Data shown:
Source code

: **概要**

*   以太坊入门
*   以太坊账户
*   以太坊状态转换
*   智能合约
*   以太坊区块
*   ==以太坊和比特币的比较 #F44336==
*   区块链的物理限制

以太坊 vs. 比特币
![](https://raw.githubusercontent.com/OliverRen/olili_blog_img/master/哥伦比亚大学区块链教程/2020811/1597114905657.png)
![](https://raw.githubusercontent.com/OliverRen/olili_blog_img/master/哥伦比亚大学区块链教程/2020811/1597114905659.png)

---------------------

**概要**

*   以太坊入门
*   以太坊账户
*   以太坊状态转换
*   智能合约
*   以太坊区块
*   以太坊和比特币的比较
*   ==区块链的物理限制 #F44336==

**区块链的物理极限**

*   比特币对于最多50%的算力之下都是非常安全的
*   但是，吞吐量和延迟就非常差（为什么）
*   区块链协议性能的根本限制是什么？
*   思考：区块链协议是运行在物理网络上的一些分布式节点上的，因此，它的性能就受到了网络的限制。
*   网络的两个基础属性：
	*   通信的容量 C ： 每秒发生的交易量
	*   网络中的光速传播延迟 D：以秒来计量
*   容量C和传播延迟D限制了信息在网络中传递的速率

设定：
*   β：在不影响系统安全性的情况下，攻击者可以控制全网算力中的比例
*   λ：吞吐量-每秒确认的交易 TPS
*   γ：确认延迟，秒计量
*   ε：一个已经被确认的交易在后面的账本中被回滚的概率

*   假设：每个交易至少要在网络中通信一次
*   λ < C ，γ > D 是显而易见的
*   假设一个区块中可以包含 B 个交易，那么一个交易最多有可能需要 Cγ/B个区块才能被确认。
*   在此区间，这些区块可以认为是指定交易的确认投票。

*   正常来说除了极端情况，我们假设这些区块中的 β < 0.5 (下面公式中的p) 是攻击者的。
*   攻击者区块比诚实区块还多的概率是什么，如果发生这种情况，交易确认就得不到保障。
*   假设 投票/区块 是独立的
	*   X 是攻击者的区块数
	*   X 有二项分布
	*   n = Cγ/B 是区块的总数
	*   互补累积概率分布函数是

What to produce: Going through the entries above line by line, work out how many lines include the word "githubusercontent". Only the number is required.

Your response: 2